Положение беглеца было чрезвычайно сложным, если не сказать вообще безнадежным. Река в том месте (возле Люкляновой бухты) довольно широкая и глубокая, и быстро переправиться через нее было практически невозможно. Особенно с учетом того, что партизан плыл в одежде и обуви, которые с каждой минутой все больше набирали в себя воды и тормозили движение. Целиться в него полицаям с противоположного берега было проще простого.
Тем не менее пловцу относительно долго удавалось оставаться невредимым. Большинство пуль чиркало об воду довольно далеко от его головы. Словно полицаи намеренно старались стрелять мимо и только один из них вел прицельный огонь. Пули, что вылетали из дула его винтовки, с каждым разом падали в воду все ближе к цели.
Услышав стрельбу, к месту трагедии побежали находившиеся на тот момент в селе партизаны, а следом за ними женщины. Первые пытались сразу же открыть огонь по полицаям, чтобы выручить своего товарища из беды. Но женщины не дали им это сделать, зная, чем это кончится для деревни. Рассчитаться за убитых своих помощников непременно придет карательный отряд. Партизанам ничего не оставалось, как только наблюдать за трагедией и надеяться на Бога. Но чуда не произошло. Когда до берега оставалось каких-нибудь пять-шесть метров, голова пловца сильно вздрогнула, а рука, поднятая вверх для очередного гребка, безвольно опустилась на воду. Сразу после этого он стал уходить на дно.

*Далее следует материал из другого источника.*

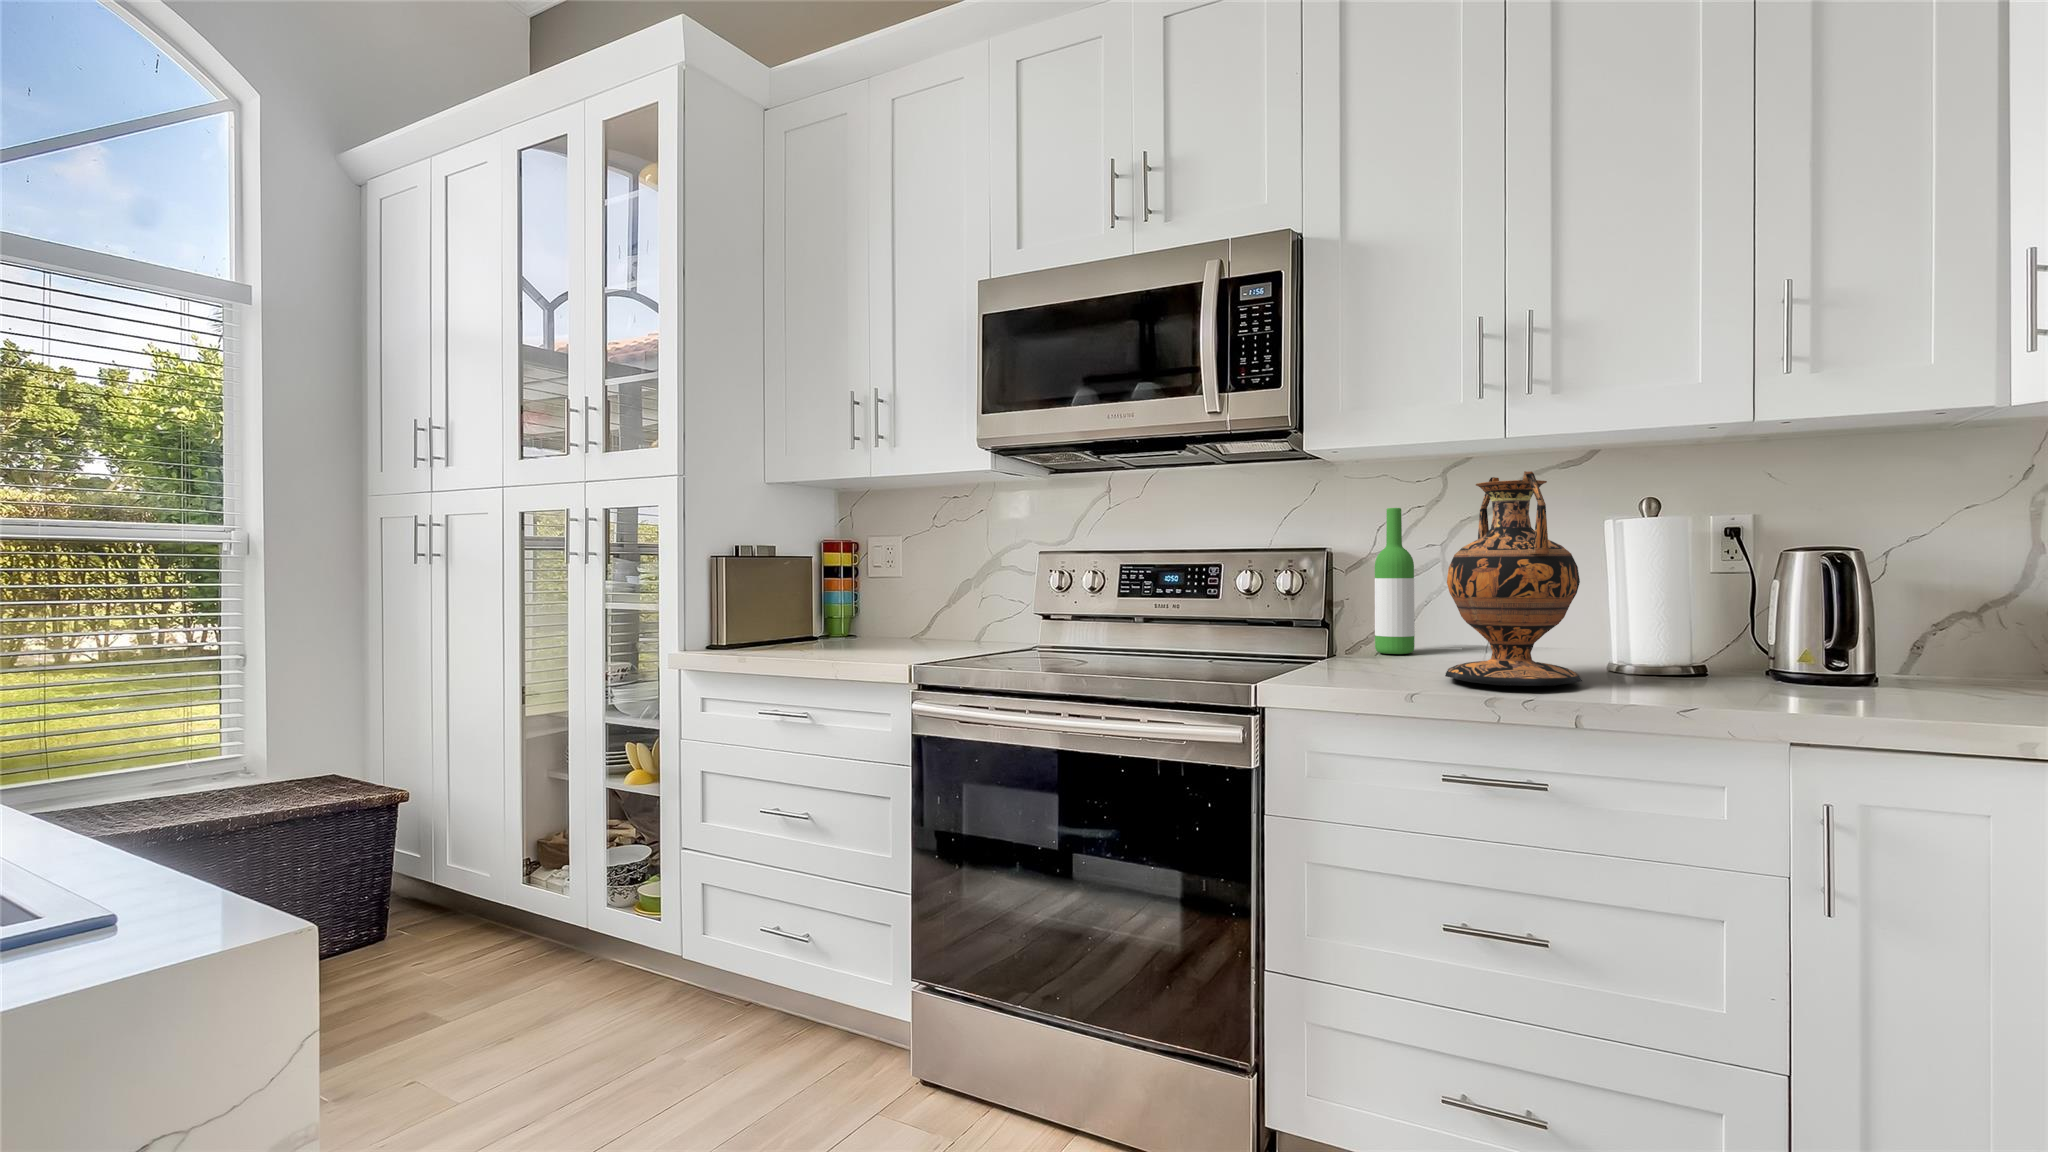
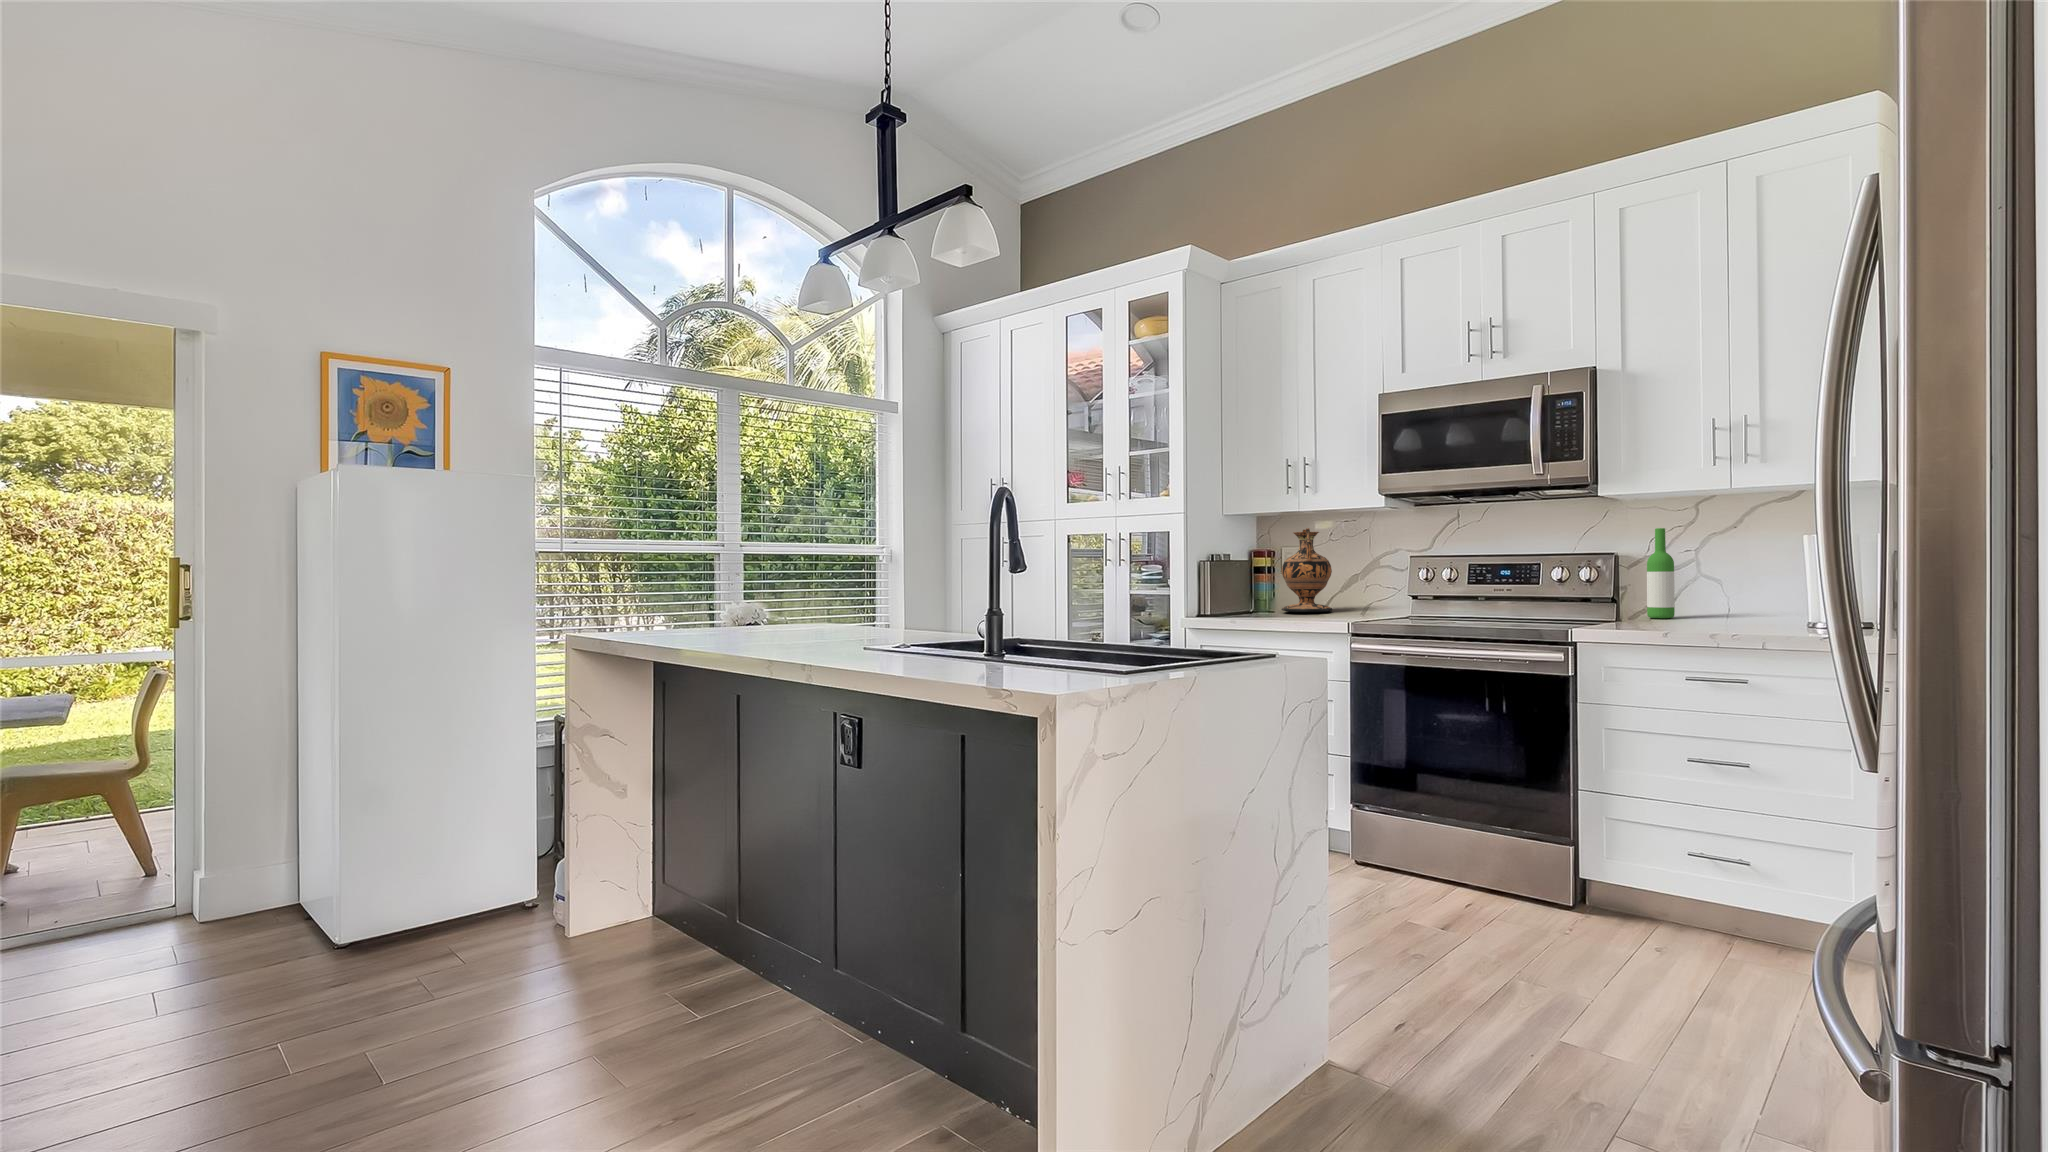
vase: present [1445,471,1582,686] -> present [1281,528,1333,612]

Полицейские постояли еще несколько минут на берегу, чтобы убедиться в гибели подстреленного, а затем не спеша двинулись в сторону Замостья. Как только они скрылись из вида, партизаны разделились на две группы. Одна из них на лодке переправилась на противоположный берег и быстро пошла в том же направлении, что и полицаи. Остальные вместе с местными мужчинами начали с помощью крючьев искать на дне речки тело убитого друга. Обнаружили его довольно скоро и вытащили на берег. Как мне хорошо помнится, пуля попала партизану в затылок и вышла в лобовой части лица, недалеко от глаза. Похоронили его на нашем кладбище.
Как после рассказывали, полицаи-убийцы все-таки попали в партизанскую засаду. В коротком бою был смертельно ранен именно тот из них, кто застрелил патриота. Разрывная пуля попала ему в живот и он остался умирать на дороге с вывалившимися наружу кишками. «Собаке собачья смерть!» – сказали партизаны на прощанье.
Какой бы мрачной и многотрудной ни была немецко-фашистская оккупация, она не мешала молодежи оставаться верной самой себе. Как и в мирные довоенные годы, юноши и девчата встречались, влюблялись, ловили любой благоприятный момент. Когда в село на несколько дней заходил партизанский отряд, устраивались веселые вечеринки. А однажды партизаны организовали даже импровизированный концерт, но не успели довести его до конца. Неожиданно нагрянули немцы. Часть населения (и я с ними) ринулась в лес и отсиживалась там, пока незваные визитеры не ушли. Наша семья решила вернуться раньше. В доме нас встретил немец, расспросил, кто такие и где были (мама ответила, что у родственников), а потом, расчувствовавшись при виде детей, начал рассказывать сам. Помнится, что немец неожиданно взял Толю на руки, дал ему конфет, которых тот не видел уже несколько лет, а затем, присев на кресло и держа моего младшего брата на коленях, ласково гладил его по русой головке и, путая немецкие слова с русскими, стал говорить, что у него самого там, в Неметчине, также есть примерно такого же возраста сынок, который вынужден воспитываться без отца, поскольку он, его отец, должен был пойти на войну.
Толя, сидя на коленях у немца, был ни живой, ни мертвый.
С начала немецкой оккупации власти особенно не беспокоили жителей. Подати с селян, безусловно, брались, но не такие большие.
Первыми жестокость нового «немецкого порядка» изведали евреи, которых перед войной в Могильном было немало. В один из осенних дней 1941 года им приказали неотлагательно собираться в неведомую дорогу. С плачем и стоном выносили еврейские семьи из своих хат и грузили на повозки вещи, нажитые за предыдущие годы, садились на них сами и под конвоем немцев и полицаев выезжали из нашей деревни. По этой причине в Могильном стоял такой крик, что мы, дети, не могли усидеть дома, и почти все высыпали на улицу, чтобы поглядеть на этот переполох. Люди разошлись по хатам и успокоились только когда последняя подвода с евреями прокатилась по мосту и исчезла из наших глаз в направлении Узды.
Расправившись с евреями, немецкие власти немедленно взялись за семьи красноармейцев, коммунистов и ответственных советских работников, которые не сумели эвакуироваться, а затем и за семьи партизан. Арестовывать их обычно приходили либо поздно вечером, либо на рассвете.